**Supplied records**:

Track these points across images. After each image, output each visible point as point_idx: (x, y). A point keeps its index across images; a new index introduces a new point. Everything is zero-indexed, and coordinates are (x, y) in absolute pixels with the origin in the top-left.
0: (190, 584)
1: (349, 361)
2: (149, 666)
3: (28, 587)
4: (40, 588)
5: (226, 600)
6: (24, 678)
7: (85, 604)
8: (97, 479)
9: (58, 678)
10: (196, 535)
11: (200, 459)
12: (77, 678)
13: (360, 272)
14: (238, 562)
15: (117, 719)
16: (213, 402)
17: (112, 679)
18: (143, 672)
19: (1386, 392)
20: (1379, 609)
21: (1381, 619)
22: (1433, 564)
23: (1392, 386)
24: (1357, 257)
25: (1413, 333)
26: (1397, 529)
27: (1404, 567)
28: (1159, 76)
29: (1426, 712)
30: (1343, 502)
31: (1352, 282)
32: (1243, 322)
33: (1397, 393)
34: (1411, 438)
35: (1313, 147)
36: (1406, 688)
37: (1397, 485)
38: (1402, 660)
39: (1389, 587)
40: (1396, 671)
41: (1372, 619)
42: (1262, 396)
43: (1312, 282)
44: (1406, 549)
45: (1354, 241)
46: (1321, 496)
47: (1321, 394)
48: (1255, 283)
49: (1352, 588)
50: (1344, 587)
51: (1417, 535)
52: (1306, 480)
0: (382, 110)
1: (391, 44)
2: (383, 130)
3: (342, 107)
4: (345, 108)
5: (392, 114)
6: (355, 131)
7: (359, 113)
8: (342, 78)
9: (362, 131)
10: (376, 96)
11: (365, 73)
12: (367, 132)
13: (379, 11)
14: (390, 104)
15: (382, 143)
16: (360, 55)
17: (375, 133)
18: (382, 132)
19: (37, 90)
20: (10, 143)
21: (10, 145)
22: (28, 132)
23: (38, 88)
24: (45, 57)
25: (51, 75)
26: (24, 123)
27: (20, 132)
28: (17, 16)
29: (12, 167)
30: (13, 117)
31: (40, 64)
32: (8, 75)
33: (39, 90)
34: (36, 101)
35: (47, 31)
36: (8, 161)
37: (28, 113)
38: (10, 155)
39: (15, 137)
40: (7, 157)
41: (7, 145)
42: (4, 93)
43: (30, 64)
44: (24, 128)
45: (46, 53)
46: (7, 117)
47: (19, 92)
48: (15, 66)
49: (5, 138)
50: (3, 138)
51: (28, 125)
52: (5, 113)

**Requirement**:
Return the material above unaltered. Include every line.

**Output of the task**:
Track these points across images. After each image, output each visible point as point_idx: (x, y). A point keeps its index across images; a new index introduces a new point. Everything is zero-indexed, and coordinates are (x, y) in absolute pixels with the origin in the top-left.
0: (190, 584)
1: (349, 361)
2: (149, 666)
3: (28, 587)
4: (40, 588)
5: (226, 600)
6: (24, 678)
7: (85, 604)
8: (97, 479)
9: (58, 678)
10: (196, 535)
11: (200, 459)
12: (77, 678)
13: (360, 272)
14: (238, 562)
15: (117, 719)
16: (213, 402)
17: (112, 679)
18: (143, 672)
19: (1386, 392)
20: (1379, 609)
21: (1381, 619)
22: (1433, 564)
23: (1392, 386)
24: (1357, 257)
25: (1413, 333)
26: (1397, 529)
27: (1404, 567)
28: (1159, 76)
29: (1426, 712)
30: (1343, 502)
31: (1352, 282)
32: (1243, 322)
33: (1397, 393)
34: (1411, 438)
35: (1313, 147)
36: (1406, 688)
37: (1397, 485)
38: (1402, 660)
39: (1389, 587)
40: (1396, 671)
41: (1372, 619)
42: (1262, 396)
43: (1312, 282)
44: (1406, 549)
45: (1354, 241)
46: (1321, 496)
47: (1321, 394)
48: (1255, 283)
49: (1352, 588)
50: (1344, 587)
51: (1417, 535)
52: (1306, 480)
0: (382, 110)
1: (391, 44)
2: (383, 130)
3: (342, 107)
4: (345, 108)
5: (392, 114)
6: (355, 131)
7: (359, 113)
8: (342, 78)
9: (362, 131)
10: (376, 96)
11: (365, 73)
12: (367, 132)
13: (379, 11)
14: (390, 104)
15: (382, 143)
16: (360, 55)
17: (375, 133)
18: (382, 132)
19: (37, 90)
20: (10, 143)
21: (10, 145)
22: (28, 132)
23: (38, 88)
24: (45, 57)
25: (51, 75)
26: (24, 123)
27: (20, 132)
28: (17, 16)
29: (12, 167)
30: (13, 117)
31: (40, 64)
32: (8, 75)
33: (39, 90)
34: (36, 101)
35: (47, 31)
36: (8, 161)
37: (28, 113)
38: (10, 155)
39: (15, 137)
40: (7, 157)
41: (7, 145)
42: (4, 93)
43: (30, 64)
44: (24, 128)
45: (46, 53)
46: (7, 117)
47: (19, 92)
48: (15, 66)
49: (5, 138)
50: (3, 138)
51: (28, 125)
52: (5, 113)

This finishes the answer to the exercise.